[Start of section]
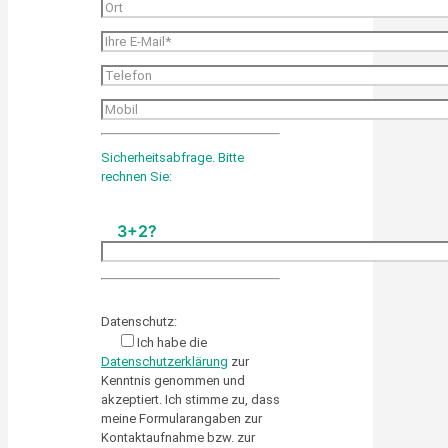
Sicherheitsabfrage. Bitte
rechnen Sie:
3+2?
Please leave this field empty.
Datenschutz:
Ich habe die
Datenschutzerklärung
zur
Kenntnis genommen und
akzeptiert. Ich stimme zu, dass
meine Formularangaben zur
Kontaktaufnahme bzw. zur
[End of section]
What you return should match the material word for word, apart from the pictures.

== Answer for the task ==
Sicherheitsabfrage. Bitte
rechnen Sie:
3+2?
Please leave this field empty.
Datenschutz:
Ich habe die
Datenschutzerklärung
zur
Kenntnis genommen und
akzeptiert. Ich stimme zu, dass
meine Formularangaben zur
Kontaktaufnahme bzw. zur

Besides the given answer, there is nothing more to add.